Since England has no particular history of lager production, there are no particular methods or techniques indigenous to the country when it comes to brewing lagers. Since the latter half of the mid-20th century, when lagers really began to catch on, England-based breweries have favoured pilsners (basically a form of lager, but hoppier than the original Bavarian ones) and exports (smoother, earthier lagers).
Can You Lager an Ale?
On the surface of things, this question seems nonsensical and self-contradictory – an ale, one might argue, is not a lager by virtue of its very existence and the irreconcilable differences between the two. Ales use a different strain of yeast, are fermented for a shorter period of time, and are fermented at higher temperatures than lagers.
However, if we take ‘lager’ in its original meaning – storage – then yes, you can ‘lager’ an ale by fermenting it as you would any other ale (top-fermentation) and then storing it at cool temperatures for a lengthy period of time. The end product is what is known in Germany as a Kölsch. Since this is a geographically protected term (like ‘champagne’), similar styles of beer are elsewhere called ‘lagered ales’.
Making your own lagered ale is quite straightforward – simply ferment your ale as you usually would, then store at chilled temperatures (less than 1-2 degrees) for at least two months. The end result will likely be a very clear, crisp ale.
Can You Lager an IPA?
If you’re not looking for an IPL but specifically an IPA that has been lagered, then yes, they exist. They’re called ‘cold IPAs’ and by they’re made not only by storing them as you would a lager, but also by switching out the yeast typically used in IPAs for a lager yeast. This, combined with the fact that they are lagered, might have you scratching your head in confusion – haven’t we just described an IPL perfectly?
Proponents of cold IPAs insist that the two are quite different, in fact – cold IPAs are reputedly hoppier by virtue of their use of dry-hopping, and use a simple grain bill to complement an IPA’s natural hoppiness.
The distinction between the two, then, is subtle but crucial.

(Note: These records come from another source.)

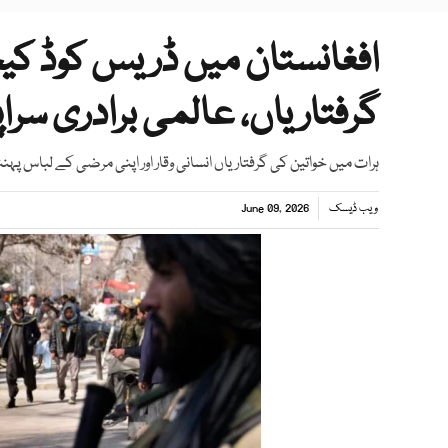
افغانستان میں ڈریس کوڈ کیخ
گرفتاریاں، عالمی برادری سراپ
ہرات میں خواتین کی گرفتاریاں انسانی وقار اور اپنی مرضی کے لباس پ
ویب ڈیسک
June 09, 2026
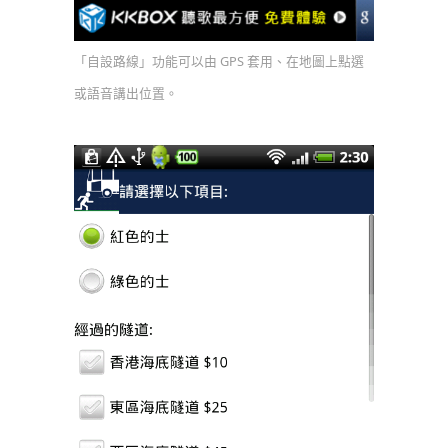
「自設路線」功能可以由 GPS 套用、在地圖上點選
或語音講出位置。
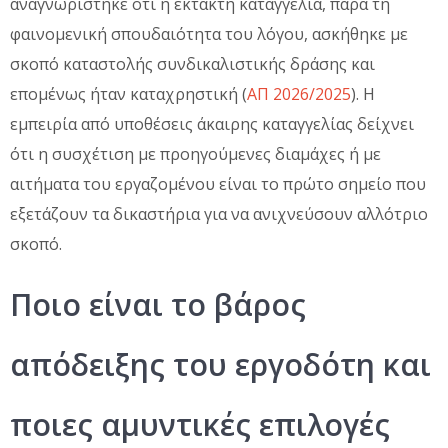
αναγνωρίστηκε ότι η έκτακτη καταγγελία, παρά τη
φαινομενική σπουδαιότητα του λόγου, ασκήθηκε με
σκοπό καταστολής συνδικαλιστικής δράσης και
επομένως ήταν καταχρηστική (
ΑΠ 2026/2025
). Η
εμπειρία από υποθέσεις άκαιρης καταγγελίας δείχνει
ότι η συσχέτιση με προηγούμενες διαμάχες ή με
αιτήματα του εργαζομένου είναι το πρώτο σημείο που
εξετάζουν τα δικαστήρια για να ανιχνεύσουν αλλότριο
σκοπό.
Ποιο είναι το βάρος
απόδειξης του εργοδότη και
ποιες αμυντικές επιλογές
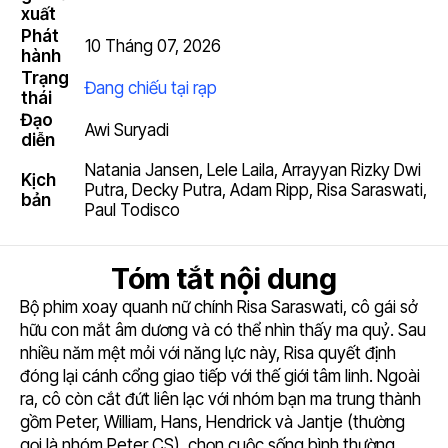
xuất
Phát
10 Tháng 07, 2026
hành
Trạng
Đang chiếu tại rạp
thái
Đạo
Awi Suryadi
diễn
Natania Jansen
,
Lele Laila
,
Arrayyan Rizky Dwi
Kịch
Putra
,
Decky Putra
,
Adam Ripp
,
Risa Saraswati
,
bản
Paul Todisco
Tóm tắt nội dung
Bộ phim xoay quanh nữ chính Risa Saraswati, cô gái sở
hữu con mắt âm dương và có thể nhìn thấy ma quỷ. Sau
nhiều năm mệt mỏi với năng lực này, Risa quyết định
đóng lại cánh cổng giao tiếp với thế giới tâm linh. Ngoài
ra, cô còn cắt đứt liên lạc với nhóm bạn ma trung thành
gồm Peter, William, Hans, Hendrick và Jantje (thường
gọi là nhóm Peter CS), chọn cuộc sống bình thường,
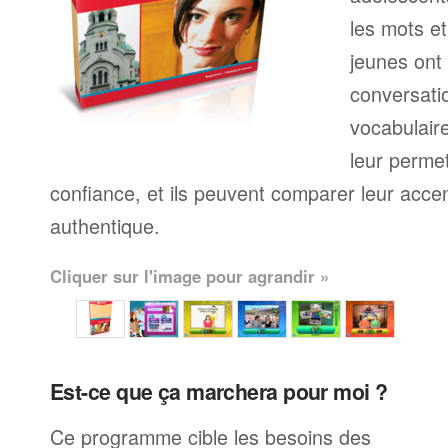
les mots et
jeunes ont 
conversati
vocabulaire 
leur perme
confiance, et ils peuvent comparer leur accen
authentique.
Cliquer sur l'image pour agrandir »
Est-ce que ça marchera pour moi ?
Ce programme cible les besoins des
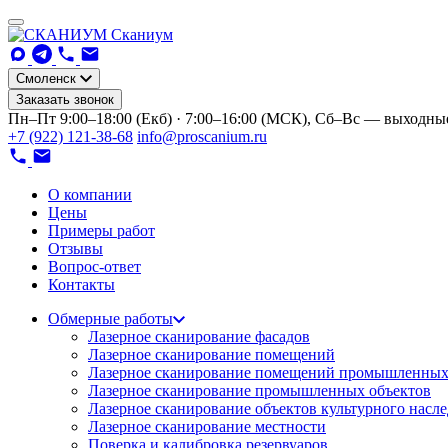
Сканиум
Смоленск
Заказать звонок
Пн–Пт 9:00–18:00 (Екб) · 7:00–16:00 (МСК), Сб–Вс — выходны
+7 (922) 121-38-68
info@proscanium.ru
О компании
Цены
Примеры работ
Отзывы
Вопрос-ответ
Контакты
Обмерные работы
Лазерное сканирование фасадов
Лазерное сканирование помещений
Лазерное сканирование помещений промышленных
Лазерное сканирование промышленных объектов
Лазерное сканирование объектов культурного насл
Лазерное сканирование местности
Поверка и калибровка резервуаров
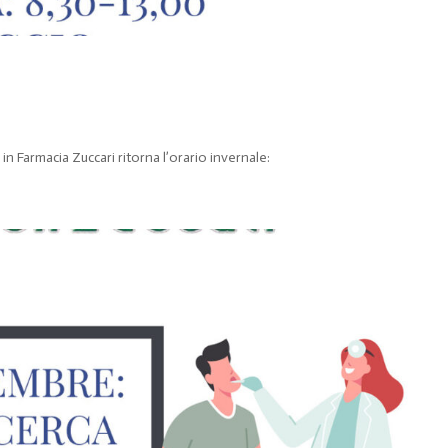
in Farmacia Zuccari ritorna l’orario invernale:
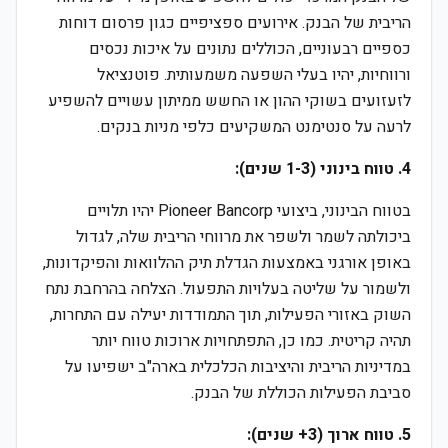
הריבית של הבנק. אירועים ספציפיים כגון פרסום דוחות
כספיים רבעוניים, הכוללים נתונים על איכות נכסים
ורווחיות, יהיו בעלי השפעה משמעותית. פוטנציאל
לזעזועים בשוקי ההון או החשש ממיתון עשויים להשפיע
לרעה על סנטימנט המשקיעים כלפי מניות בנקים.
4. טווח בינוני (1-3 שנים):
בטווח הבינוני, ביצועי Pioneer Bancorp יהיו תלויים
ביכולתה לשמר ולשפר את מרווחי הריבית שלה, לגדול
באופן אורגני באמצעות הגדלת תיק ההלוואות והפיקדונות,
ולשמור על שליטה בעלויות התפעול. הצלחה בהרחבת נתח
השוק באזורי הפעילות, תוך התמודדות יעילה עם התחרות,
תהיה קריטית. כמו כן, התפתחויות ארוכות טווח יותר
במדיניות הריבית והיציבות הכלכלית בארה"ב ישפיעו על
סביבת הפעילות הכוללת של הבנק.
5. טווח ארוך (3+ שנים):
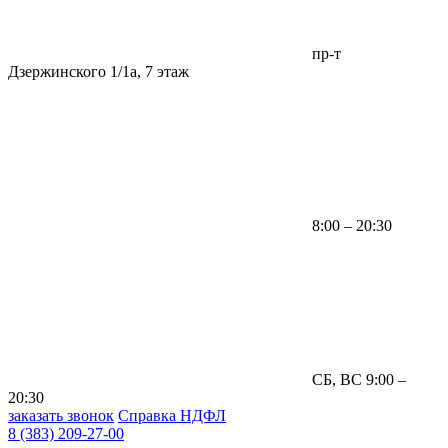
пр-т
Дзержинского 1/1а, 7 этаж
8:00 – 20:30
СБ, ВС 9:00 –
20:30
заказать звонок
Справка НДФЛ
8 (383) 209-27-00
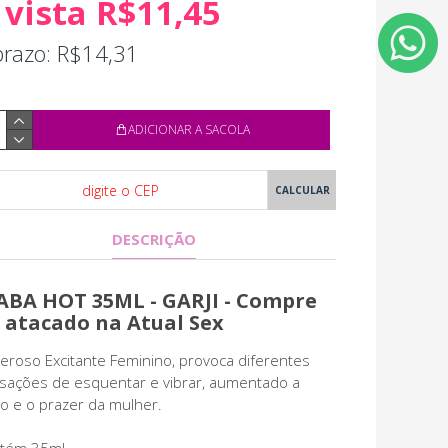
 vista R$11,45
prazo: R$14,31
ADICIONAR A SACOLA
DESCRIÇÃO
ABA HOT 35ML - GARJI - Compre
 atacado na Atual Sex
eroso Excitante Feminino, provoca diferentes
sações de esquentar e vibrar, aumentado a
do e o prazer da mulher.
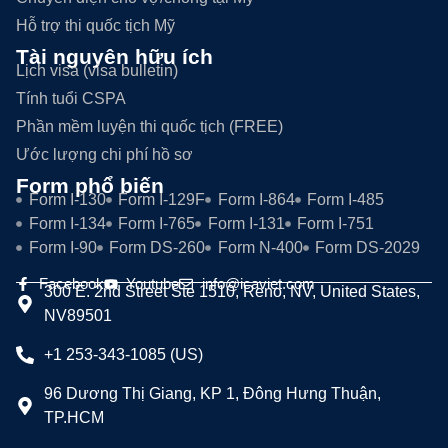
Hỗ trợ thi quốc tịch Mỹ
Tài nguyên hữu ích
Lịch visa (visa bulletin)
Tính tuổi CSPA
Phần mềm luyện thi quốc tịch (FREE)
Ước lượng chi phí hồ sơ
Form phổ biến
Form I-130
Form I-129F
Form I-864
Form I-485
Form I-134
Form I-765
Form I-131
Form I-751
Form I-90
Form DS-260
Form N-400
Form DS-2029
Facebook
Youtube
info@icaviet.com
300 E. 2nd Street Ste 1510, Reno, NV, United States,
NV89501
+1 253-343-1085 (US)
96 Dương Thị Giang, KP 1, Đông Hưng Thuận,
TP.HCM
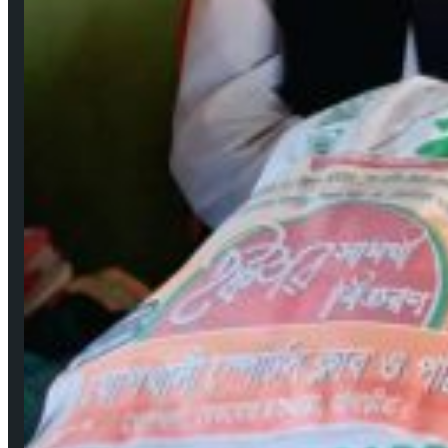
মে ২২, ২০২০
বঙ্গবন্ধুর শাহাদাৎ বার্ষিকী উপলক্ষে পিরোজপুরে জেলা মহিলা আওয়ামীলীগের দোয়া মাহফিল
আগ ১৮, ২০২৩
গুরুত্বপূর্ণ লিংকসমূহ
কপিরাইট ও ডিসক্লেইমার
নিয়মাবলী
বিজ্ঞাপন
যোগাযোগ
সম্পাদকমণ্ডলী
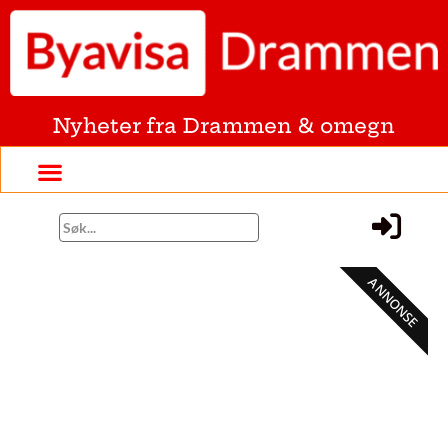
Nyheter fra Drammen & omegn
ANNONSE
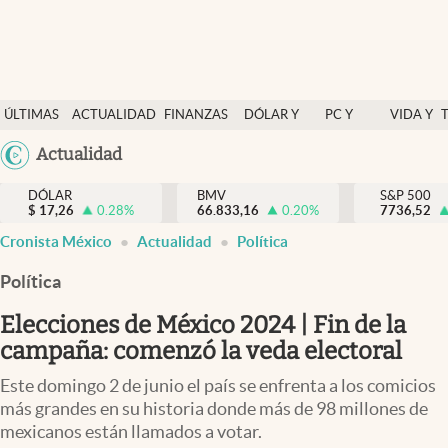
Últimas Noticias
ÚLTIMAS
ACTUALIDAD
FINANZAS
DÓLAR Y
PC Y
VIDA Y
Actualidad
NOTICIAS
Y
MERCADOS
CELULAR
ESTILO
Argentina
Actualidad
Finanzas y economía
ECONOMÍA
España
Dólar y mercados
DÓLAR
BMV
S&P 500
$
17,26
0.28
%
66.833,16
0.20
%
México
7736,52
Internacionales
Cronista México
Actualidad
Política
USA
Opinión
Colombia
Política
Uruguay
Brand Strategy
Elecciones de México 2024 | Fin de la
Pc y celular
campaña: comenzó la veda electoral
Vida y estilo
Este domingo 2 de junio el país se enfrenta a los comicios
más grandes en su historia donde más de 98 millones de
Tv
mexicanos están llamados a votar.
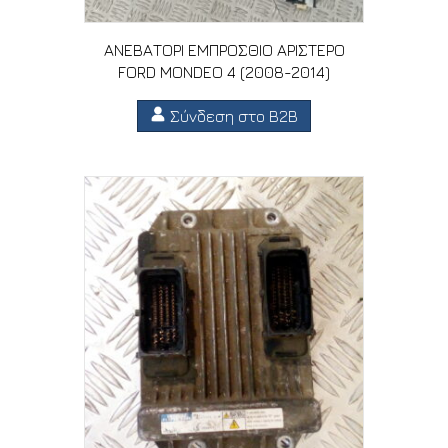
ΑΝΕΒΑΤΟΡΙ ΕΜΠΡΟΣΘΙΟ ΑΡΙΣΤΕΡΟ
FORD MONDEO 4 (2008-2014)
Σύνδεση στο B2B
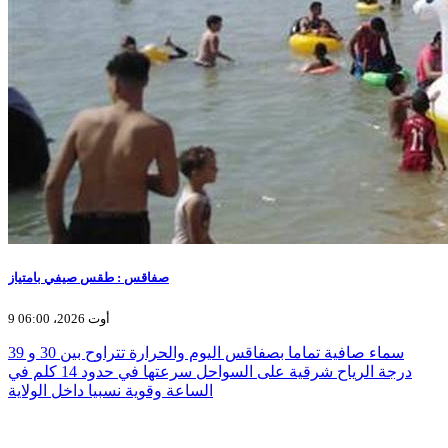
صفاقس : طقس صيفي بامتياز
9 أوت 2026، 06:00
سماء صافية تماما بصفاقس اليوم والحرارة تتراوح بين 30 و 39
درجة الرياح شرقية على السواحل سرعتها في حدود 14 كلم في
الساعة وقوية نسبيا داخل الولاية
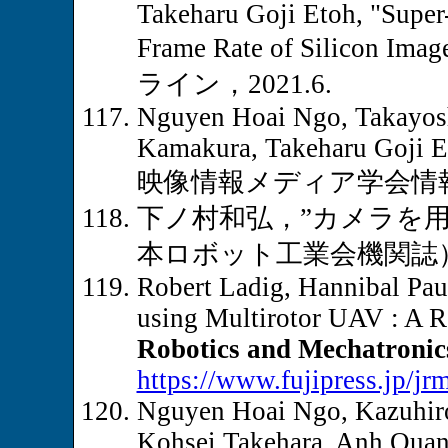
Takeharu Goji Etoh, "Super
Frame Rate of Sili
ライン，2021.6.
Nguyen Hoai Ngo, Takayosh
Kamakura, Takeharu Goji E
映像情報メディア学会情報セ
下ノ村和弘，”カメラを
本ロボット工業会機関誌），no.26
Robert Ladig, Hannibal Pa
using Multirotor UAV : A R
Robotics and Mechatronic
https://www.fujipress.jp/j
Nguyen Hoai Ngo, Kazuhiro
Kohsei Takehara, Anh Quan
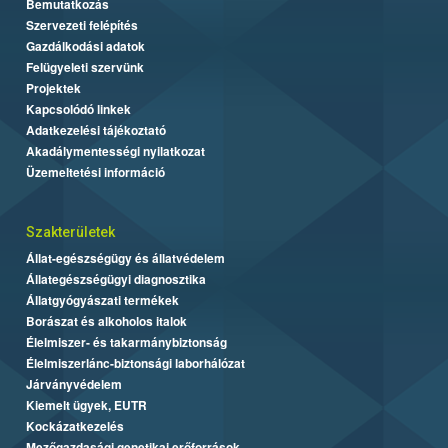
Bemutatkozás
Szervezeti felépítés
Gazdálkodási adatok
Felügyeleti szervünk
Projektek
Kapcsolódó linkek
Adatkezelési tájékoztató
Akadálymentességi nyilatkozat
Üzemeltetési információ
Szakterületek
Állat-egészségügy és állatvédelem
Állategészségügyi diagnosztika
Állatgyógyászati termékek
Borászat és alkoholos italok
Élelmiszer- és takarmánybiztonság
Élelmiszerlánc-biztonsági laborhálózat
Járványvédelem
Kiemelt ügyek, EUTR
Kockázatkezelés
Mezőgazdasági genetikai erőforrások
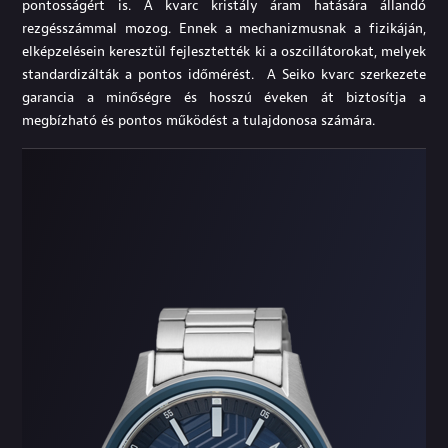
pontosságért is. A kvarc kristály áram hatására állandó
rezgésszámmal mozog. Ennek a mechanizmusnak a fizikáján,
elképzelésein keresztül fejlesztették ki a oszcillátorokat, melyek
standardizálták a pontos időmérést. A Seiko kvarc szerkezete
garancia a minőségre és hosszú éveken át biztosítja a
megbízható és pontos működést a tulajdonosa számára.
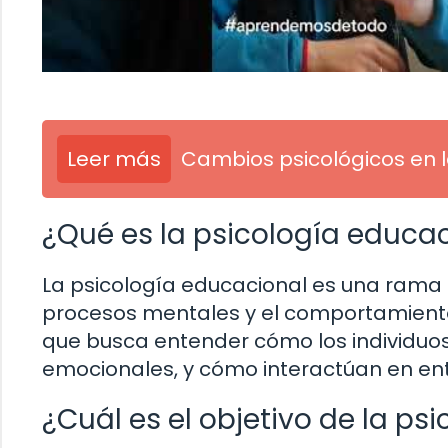
Leer más
Cambios psicológicos en 
¿Qué es la psicología educa
La psicología educacional es una rama d
procesos mentales y el comportamiento 
que busca entender cómo los individuos
emocionales, y cómo interactúan en en
¿Cuál es el objetivo de la ps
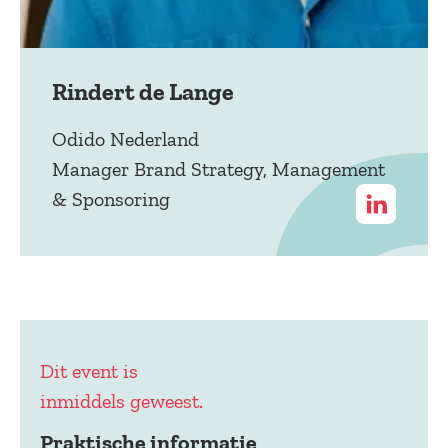
Rindert de Lange
Odido Nederland
Manager Brand Strategy, Management
& Sponsoring
Dit event is
inmiddels geweest.
Praktische informatie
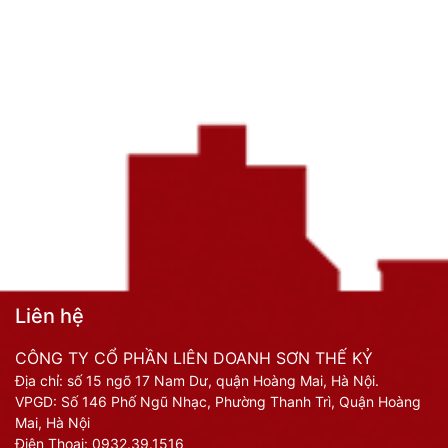
Liên hệ
CÔNG TY CỔ PHẦN LIÊN DOANH SƠN THẾ KỶ
Địa chỉ: số 15 ngõ 17 Nam Dư, quận Hoàng Mai, Hà Nội.
VPGD: Số 146 Phố Ngũ Nhạc, Phường Thanh Trì, Quận Hoàng
Mai, Hà Nội
Điện Thoại:
0932.39.1516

As we’ve seen, the distinction between an actual lager (and its many variants) and a lagered ale is not always so clear, particularly when the distinctions that separate lagers and ales – yeast strains and length/temperature of storage, specifically – become quite blurred to the point where an ale can seem like it’s really a lager in everything but name. That said, more variety can never be a bad thing, and there’s a whole world of variety out there when it comes to lagers, ales, stouts, bitters, pale ales, and everything in between!